BILL ANALYSIS

 

 

 

C.S.H.B. 3191

By: Button

Trade, Workforce & Economic Development

Committee Report (Substituted)

 

 

 

BACKGROUND AND PURPOSE

 

The bill author has informed the committee that access to available and affordable quality child care is often cited as a barrier to employment for many Texas parents. C.S.H.B. 3191 seeks to address this issue by creating a franchise tax credit for employers that contribute to their employees' child-care costs and by requiring the Texas Workforce Commission to conduct a study to examine strategies for increasing access to and availability of child care among Texas families, including strategies that engage employers in child-care solutions available to their employees.

 

CRIMINAL JUSTICE IMPACT

 

It is the committee's opinion that this bill does not expressly create a criminal offense, increase the punishment for an existing criminal offense or category of offenses, or change the eligibility of a person for community supervision, parole, or mandatory supervision.

 

RULEMAKING AUTHORITY

 

It is the committee's opinion that rulemaking authority is expressly granted to the comptroller of public accounts in SECTION 1 this bill.

 

ANALYSIS

 

C.S.H.B. 3191 amends the Tax Code to provide for a franchise tax credit for a taxable entity that makes certain employer child-care contributions and for a study on access to and availability of child care in Texas.

 

Tax Credit for Child-Care Contribution

 

C.S.H.B. 3191 entitles a taxable entity to a franchise tax credit in an amount equal to the total amount of child-care contributions paid by the entity during the period on which the report is based and establishes the following:

·       for purposes of calculating the total amount of those contributions paid by the entity:

o   the total amount of child-care contributions paid by the entity may not exceed $3,600 multiplied by the number of children for whom the entity makes a child-care contribution during the applicable period; and

o   a child who is the child of more than one employee of the taxable entity may only be included once when performing that calculation; and

·       a taxable entity qualifies for a credit under the bill's provisions if the taxable entity subsidizes at least $1,200 of the annual cost incurred by an employee of the entity to obtain child care at:

o   a child-care facility licensed under Human Resources Code provisions governing the regulation of certain facilities, homes, and agencies that provide child-care services; or

o   a family home registered or listed under those Human Resources Code provisions.

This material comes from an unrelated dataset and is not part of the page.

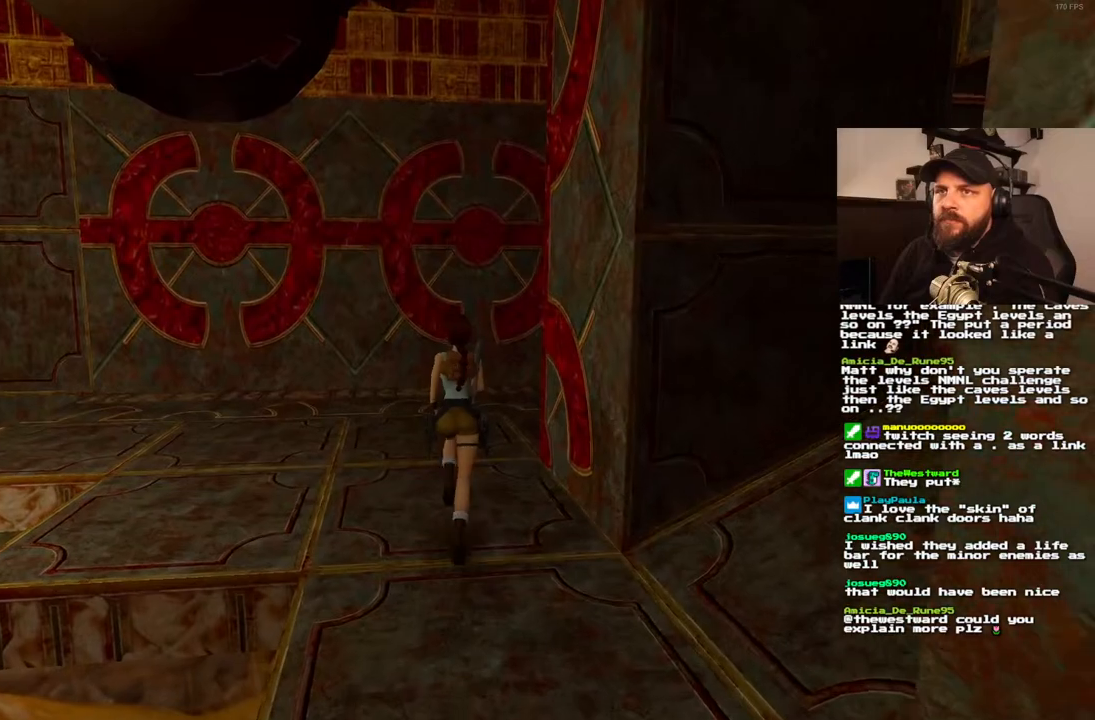
{"dt_ms": 1000, "buttons": ["DPAD_UP"], "left_stick": "center", "right_stick": "center", "events": [[367, "DPAD_RIGHT", "down"], [850, "DPAD_RIGHT", "up"]]}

The bill caps the total credit claimed on a report, including the amount of any carryforward under the bill's provisions, at the amount of franchise tax due for the report after applying all other applicable credits and caps the total amount of credits that may be awarded in a state fiscal year at $25 million, except as provided by the bill's provisions. The bill requires the comptroller of public accounts by rule to prescribe procedures by which it will allocate the amount of credits available in a fiscal year and requires those procedures to provide that credits are allocated to taxable entities that applied for the credit on a pro rata basis. For these purposes, a "child-care contribution" means the dollar amount of a contribution made by a taxable entity on behalf of an employee of the entity who is based in Texas, as follows:

·       to a dependent care flexible spending account of the employee;

·       in accordance with the requirements of a qualified child-care expenditure under federal law relating to employer-provided child care credits that is paid or incurred in relation to a qualified child-care facility, as defined by that law, that is located in Texas; or

·       in accordance with rules adopted by the comptroller.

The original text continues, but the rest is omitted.